### Source document

I’m interested what you think of this one.
THING 3. THIS WEEK IN ANDREW GARFIELD
Come for the cardboard cut out, stay for the bespoke Valentino suit.

I am very much here for Andrew Garfield’s incredibly diverse press tour for On the most diverse press tour for WE LIVE IN TIME.
Three videos to watch.
First, your traditional ‘leads do something fun’ - for Ladbible.
Then, Garfield heads to Sesame Street to talk to Elmo about grief. Because of course he does.
And finally for this section (but highly doubtful for rest of the tour), the highly-anticipated Chicken Shop Date.
A few post-scripts.
PS. I've written to you before about how much I've got into Chicken Shop (and Amelia Dimoldenberg recently - her back story, her work ethic etc) but here's VULTURE on why we're seeing The Late Show show host of tomorrow appearing before our very eyes (this is v good - and we’ll be revisiting their prediction at some point soon, I’m sure).

######
### Provided data

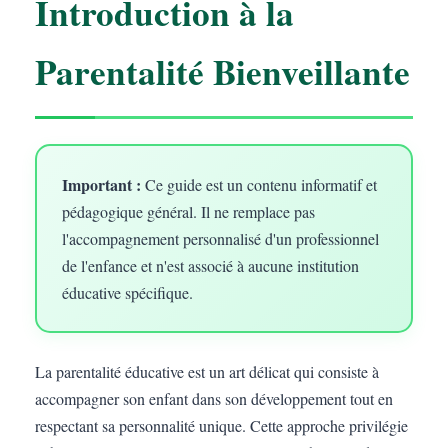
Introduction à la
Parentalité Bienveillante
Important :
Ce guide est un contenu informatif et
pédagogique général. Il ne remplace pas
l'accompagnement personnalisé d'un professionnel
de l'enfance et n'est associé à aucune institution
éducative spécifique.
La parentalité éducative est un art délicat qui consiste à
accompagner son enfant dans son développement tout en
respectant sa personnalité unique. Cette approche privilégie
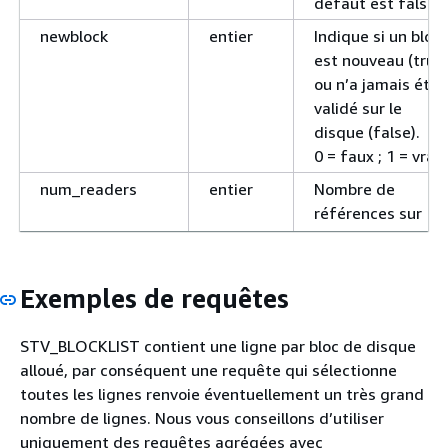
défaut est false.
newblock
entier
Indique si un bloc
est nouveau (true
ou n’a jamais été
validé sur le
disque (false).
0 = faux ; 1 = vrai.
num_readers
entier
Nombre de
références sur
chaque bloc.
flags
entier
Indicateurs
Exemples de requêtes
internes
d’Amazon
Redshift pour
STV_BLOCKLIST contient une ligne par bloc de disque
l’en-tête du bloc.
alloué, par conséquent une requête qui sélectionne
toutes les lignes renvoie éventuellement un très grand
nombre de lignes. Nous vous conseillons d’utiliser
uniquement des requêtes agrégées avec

######
### Provided data

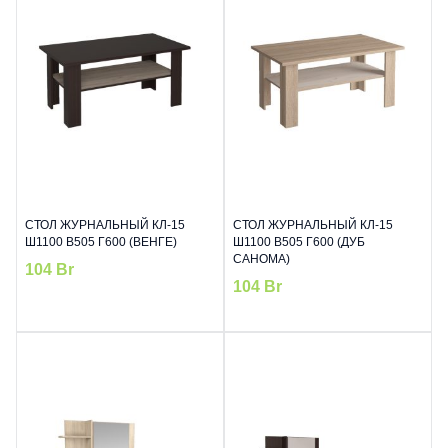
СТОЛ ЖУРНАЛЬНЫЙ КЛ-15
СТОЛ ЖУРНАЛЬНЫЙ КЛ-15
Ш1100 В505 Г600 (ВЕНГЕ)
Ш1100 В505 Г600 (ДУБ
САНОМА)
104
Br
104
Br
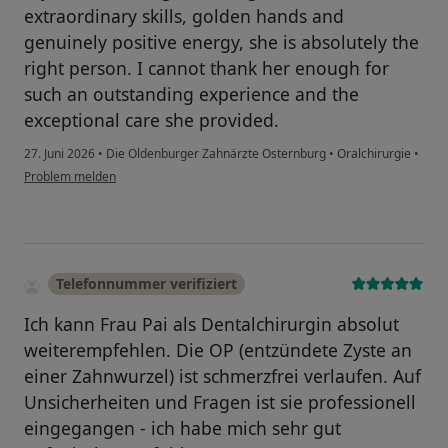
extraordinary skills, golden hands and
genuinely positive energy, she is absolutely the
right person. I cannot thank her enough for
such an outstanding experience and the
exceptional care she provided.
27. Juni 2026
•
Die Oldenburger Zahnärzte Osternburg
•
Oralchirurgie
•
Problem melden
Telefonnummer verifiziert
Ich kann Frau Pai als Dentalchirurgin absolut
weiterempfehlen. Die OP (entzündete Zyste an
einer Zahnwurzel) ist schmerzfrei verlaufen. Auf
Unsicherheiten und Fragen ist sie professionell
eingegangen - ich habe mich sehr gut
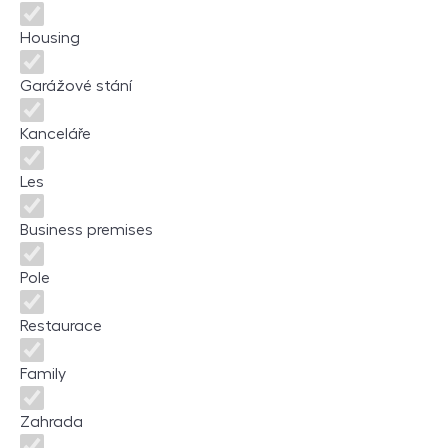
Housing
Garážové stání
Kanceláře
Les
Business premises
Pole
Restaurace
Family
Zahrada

######

= What the exercise asks =
Continue the newsletter piece on Andrew Garfield's press tour, starting right after its final sentence. The records stand apart from the newsletter text and have no connection to it.

= Answer =
PPS. But seriously, about that suit.
THING 4. THE POWER OF A GOOD RULE
The sub-head for this article is ‘Five things I’ve learned about artful rules from digital communities’ and I love the idea of an ‘artful’ rule.
But what is an artful rule?

Well, as the article states:
An artful rule protects what’s precious.
An artful rule draws helpful (and sometimes controversial) distinctions.
Artful rules are shared at the threshold, before anyone enters.
An artful rule thinks three steps ahead of the guest.
An artful rule is culture-creating.
The full piece rationalises each of these definitions - and I think this is one of my favourite things this week.
Long ago, when wrestling with some founders about what a good WFH policy looked like, I campaigned hard to move from a rules-based policy to something more akin to a values-based approach. One that trusts people to communicate, to keep promises, and to.. well, be adults. I lost that argument in the end but I still believe in it.
Looking back at it through this lens, I wonder if employee values could be repositioned as artful rules.
Food for thought.
Especially for the leaders of people among you.
THING 5. LITTLE BLUE
I happen to know a couple of people that worked on this but even if I didn’t work there, I’d still be posting this.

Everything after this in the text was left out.